In which cases we can approximate expected value of a function by assuming the function and the expectation commute?

Question

I was reading a computer vision paper and the authors approximated $\left<f(X)\right>_{Q}$ with $f( \left< X \right>_Q)$ where $f(\cdot)$ is nonlinear. Are there any rules of thumb for this kind of approximation? In which cases we can use such an approximation? I am aware that this is a very general question, so any examples will do just fine.

Answer 1

I will use $E$ for expectation, rather than angle brackets.
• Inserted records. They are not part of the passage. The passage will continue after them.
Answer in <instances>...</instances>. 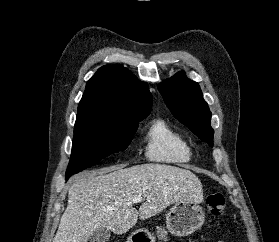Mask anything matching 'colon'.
Returning <instances> with one entry per match:
<instances>
[{
  "instance_id": "obj_1",
  "label": "colon",
  "mask_w": 279,
  "mask_h": 242,
  "mask_svg": "<svg viewBox=\"0 0 279 242\" xmlns=\"http://www.w3.org/2000/svg\"><path fill=\"white\" fill-rule=\"evenodd\" d=\"M208 214L214 219H220L224 215L225 197L222 193H214L207 197L205 202Z\"/></svg>"
}]
</instances>
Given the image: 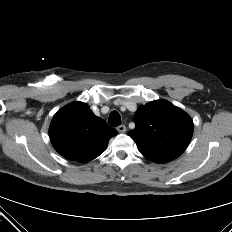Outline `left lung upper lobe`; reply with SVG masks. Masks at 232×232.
Wrapping results in <instances>:
<instances>
[{
	"label": "left lung upper lobe",
	"mask_w": 232,
	"mask_h": 232,
	"mask_svg": "<svg viewBox=\"0 0 232 232\" xmlns=\"http://www.w3.org/2000/svg\"><path fill=\"white\" fill-rule=\"evenodd\" d=\"M136 127L128 135L141 154L156 163L176 159L187 148L193 121L187 113L165 100L140 106L134 117Z\"/></svg>",
	"instance_id": "1"
}]
</instances>
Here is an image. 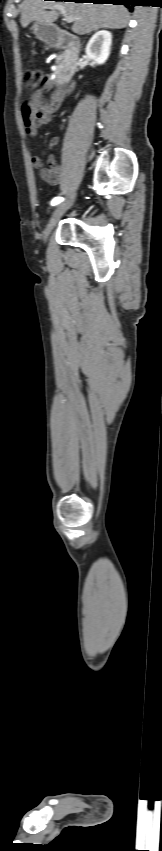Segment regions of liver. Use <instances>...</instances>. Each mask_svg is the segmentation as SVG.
I'll list each match as a JSON object with an SVG mask.
<instances>
[{
    "instance_id": "1",
    "label": "liver",
    "mask_w": 162,
    "mask_h": 851,
    "mask_svg": "<svg viewBox=\"0 0 162 851\" xmlns=\"http://www.w3.org/2000/svg\"><path fill=\"white\" fill-rule=\"evenodd\" d=\"M58 7H64L69 15L77 18L72 31L78 35L103 28L122 29L129 21L128 10L122 5L24 0L20 17L22 27H27L33 21L52 25L59 16Z\"/></svg>"
}]
</instances>
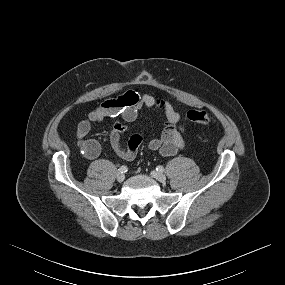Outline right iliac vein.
I'll return each mask as SVG.
<instances>
[{
  "label": "right iliac vein",
  "instance_id": "right-iliac-vein-1",
  "mask_svg": "<svg viewBox=\"0 0 285 285\" xmlns=\"http://www.w3.org/2000/svg\"><path fill=\"white\" fill-rule=\"evenodd\" d=\"M116 179H117L118 182H123L124 179H125V175L123 173H121V172H118L116 174Z\"/></svg>",
  "mask_w": 285,
  "mask_h": 285
}]
</instances>
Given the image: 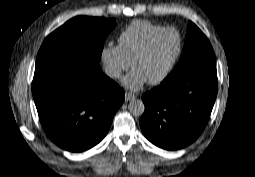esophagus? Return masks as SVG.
Segmentation results:
<instances>
[{
  "label": "esophagus",
  "mask_w": 255,
  "mask_h": 177,
  "mask_svg": "<svg viewBox=\"0 0 255 177\" xmlns=\"http://www.w3.org/2000/svg\"><path fill=\"white\" fill-rule=\"evenodd\" d=\"M135 98V95L131 94V93H128L126 92L125 93V101L128 102L130 101L131 99H134Z\"/></svg>",
  "instance_id": "34e87169"
}]
</instances>
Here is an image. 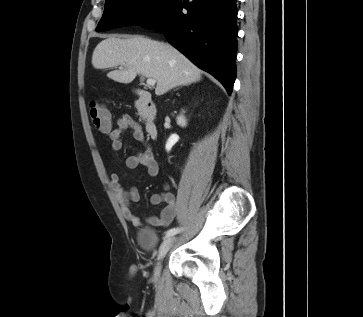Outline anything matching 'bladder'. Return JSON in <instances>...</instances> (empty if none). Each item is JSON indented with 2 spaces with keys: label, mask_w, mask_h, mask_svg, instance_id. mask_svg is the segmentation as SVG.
<instances>
[{
  "label": "bladder",
  "mask_w": 363,
  "mask_h": 317,
  "mask_svg": "<svg viewBox=\"0 0 363 317\" xmlns=\"http://www.w3.org/2000/svg\"><path fill=\"white\" fill-rule=\"evenodd\" d=\"M137 239L143 249L151 252L156 246L158 236L154 230L150 228H142L138 231Z\"/></svg>",
  "instance_id": "1"
}]
</instances>
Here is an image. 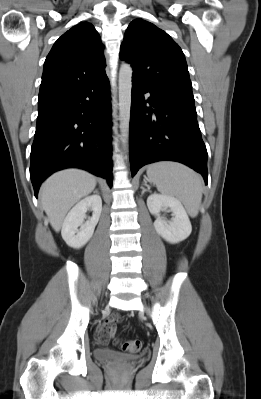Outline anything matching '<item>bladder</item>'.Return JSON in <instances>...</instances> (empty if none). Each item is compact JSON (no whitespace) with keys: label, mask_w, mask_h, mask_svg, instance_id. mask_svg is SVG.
I'll list each match as a JSON object with an SVG mask.
<instances>
[{"label":"bladder","mask_w":261,"mask_h":399,"mask_svg":"<svg viewBox=\"0 0 261 399\" xmlns=\"http://www.w3.org/2000/svg\"><path fill=\"white\" fill-rule=\"evenodd\" d=\"M94 357L100 361H133L134 355H127L110 349H95Z\"/></svg>","instance_id":"1"}]
</instances>
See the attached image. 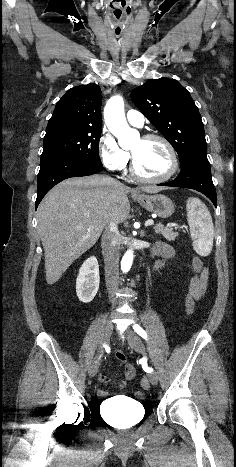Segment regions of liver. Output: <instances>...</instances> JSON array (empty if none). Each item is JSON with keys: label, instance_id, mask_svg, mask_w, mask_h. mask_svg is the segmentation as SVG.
I'll return each instance as SVG.
<instances>
[{"label": "liver", "instance_id": "liver-1", "mask_svg": "<svg viewBox=\"0 0 236 467\" xmlns=\"http://www.w3.org/2000/svg\"><path fill=\"white\" fill-rule=\"evenodd\" d=\"M139 189L157 193L164 188ZM132 191L112 178L92 175L66 179L46 194L37 210V222L49 285L97 242L106 226L129 217L127 194Z\"/></svg>", "mask_w": 236, "mask_h": 467}]
</instances>
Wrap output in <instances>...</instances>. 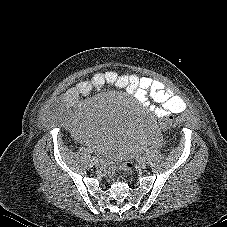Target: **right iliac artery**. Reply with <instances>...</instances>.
<instances>
[{"mask_svg":"<svg viewBox=\"0 0 227 227\" xmlns=\"http://www.w3.org/2000/svg\"><path fill=\"white\" fill-rule=\"evenodd\" d=\"M88 152H89V153H92L93 150L89 148V149H88ZM95 159H97V157L93 156V160H95Z\"/></svg>","mask_w":227,"mask_h":227,"instance_id":"82829eb1","label":"right iliac artery"}]
</instances>
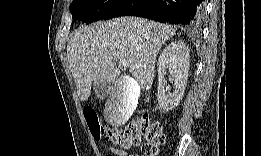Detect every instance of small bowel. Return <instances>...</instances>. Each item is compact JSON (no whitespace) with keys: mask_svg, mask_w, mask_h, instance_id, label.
Masks as SVG:
<instances>
[{"mask_svg":"<svg viewBox=\"0 0 261 156\" xmlns=\"http://www.w3.org/2000/svg\"><path fill=\"white\" fill-rule=\"evenodd\" d=\"M114 155L125 156V155H127V152L124 149H121V148L110 147L108 156H114Z\"/></svg>","mask_w":261,"mask_h":156,"instance_id":"c3829d8e","label":"small bowel"}]
</instances>
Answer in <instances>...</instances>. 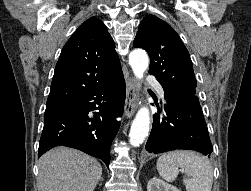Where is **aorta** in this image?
<instances>
[{
	"instance_id": "obj_1",
	"label": "aorta",
	"mask_w": 251,
	"mask_h": 191,
	"mask_svg": "<svg viewBox=\"0 0 251 191\" xmlns=\"http://www.w3.org/2000/svg\"><path fill=\"white\" fill-rule=\"evenodd\" d=\"M129 64L137 80H142L144 72L149 66L148 56L145 50H133L129 54ZM150 127V113L148 107L138 109L130 127L129 141L131 145H140L148 135Z\"/></svg>"
}]
</instances>
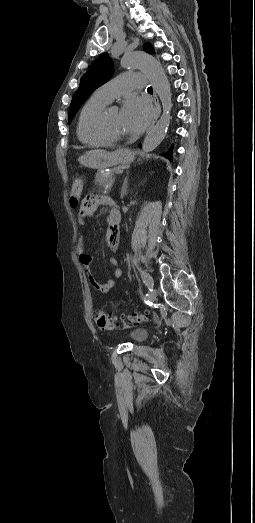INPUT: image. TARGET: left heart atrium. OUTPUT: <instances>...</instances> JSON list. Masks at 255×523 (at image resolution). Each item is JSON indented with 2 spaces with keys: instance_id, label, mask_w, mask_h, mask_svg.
I'll return each instance as SVG.
<instances>
[{
  "instance_id": "left-heart-atrium-1",
  "label": "left heart atrium",
  "mask_w": 255,
  "mask_h": 523,
  "mask_svg": "<svg viewBox=\"0 0 255 523\" xmlns=\"http://www.w3.org/2000/svg\"><path fill=\"white\" fill-rule=\"evenodd\" d=\"M124 110L130 120L133 134L141 132L152 117V106L145 98L137 96L127 98Z\"/></svg>"
}]
</instances>
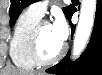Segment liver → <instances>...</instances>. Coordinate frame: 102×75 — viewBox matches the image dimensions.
Instances as JSON below:
<instances>
[{"label":"liver","mask_w":102,"mask_h":75,"mask_svg":"<svg viewBox=\"0 0 102 75\" xmlns=\"http://www.w3.org/2000/svg\"><path fill=\"white\" fill-rule=\"evenodd\" d=\"M3 73L4 74L2 75H38L36 73H28V72H24L15 68L8 69L4 71Z\"/></svg>","instance_id":"6515ba94"}]
</instances>
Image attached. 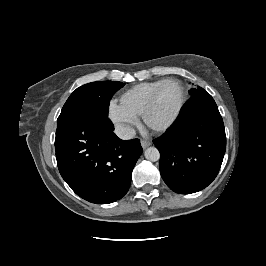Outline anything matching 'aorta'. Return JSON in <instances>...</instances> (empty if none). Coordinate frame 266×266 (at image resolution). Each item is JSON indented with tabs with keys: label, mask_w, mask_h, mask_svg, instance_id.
Returning <instances> with one entry per match:
<instances>
[{
	"label": "aorta",
	"mask_w": 266,
	"mask_h": 266,
	"mask_svg": "<svg viewBox=\"0 0 266 266\" xmlns=\"http://www.w3.org/2000/svg\"><path fill=\"white\" fill-rule=\"evenodd\" d=\"M145 158L149 161L156 162L160 158V153L156 147H149L144 152Z\"/></svg>",
	"instance_id": "762f6f07"
}]
</instances>
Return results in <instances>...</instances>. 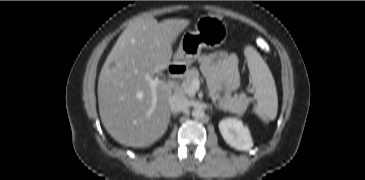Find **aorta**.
<instances>
[{"label":"aorta","instance_id":"762f6f07","mask_svg":"<svg viewBox=\"0 0 365 180\" xmlns=\"http://www.w3.org/2000/svg\"><path fill=\"white\" fill-rule=\"evenodd\" d=\"M192 116L196 119H201L204 117V110L200 107L194 108L192 111Z\"/></svg>","mask_w":365,"mask_h":180}]
</instances>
First of all, $E(f(X))$ can always be "approximated" by $f(E(X))$; the only question is the accuracy and adequacy for purpose of that approximation, which can be very context-specific.

If $f$ is linear (or more generally, affine), $E(f(X)) = f(E(X))$, and so the order of evaluating the function $f$ and expectation can be interchanged without introducing any error. To the extent that $f$ is "almost" linear, then $E(f(X))$ may be almost equal to $f(E(X))$; ultimately it comes down to quantifying this in a given case.

If $X$ takes on a specific constant value with probability 1, then $E(f(X)) = f(E(X))$, regardless of $f$. To the extent that $X$ has a distribution very close to being equal to a specific constant with probability 1, then $E(f(X))$ may be almost equal to $f(E(X))$; ultimately it comes down to quantifying this in a given case.

Depending on the function $f$ and the probability distribution $X$, there could be other combinations which also allow interchange of order without introducing any error. Here is a simple contrived family of examples. Let $f(x)$ = some function of $x$ for $x > 0$, $f(0) = 0$, and $f(x)= -f(-x)$ for $x < 0$. Let $X$ be a random variable which is symmetric about 0, and assume that $E(f(X))$ exists. Then $E(f(X)) = f(E(X))$, which happens to equal zero.

If $f$ is convex or concave, then Jensen's inequality https://en.wikipedia.org/wiki/Jensen's_inequality can be used to provide a one-sided bound on the error in interchanging expectation and a nonlinear function. Specifically, if $f$ is convex, then $f(E(X)) \le E(f(X))$. If $f$ is concave, then $f(E(X)) \ge E(f(X))$.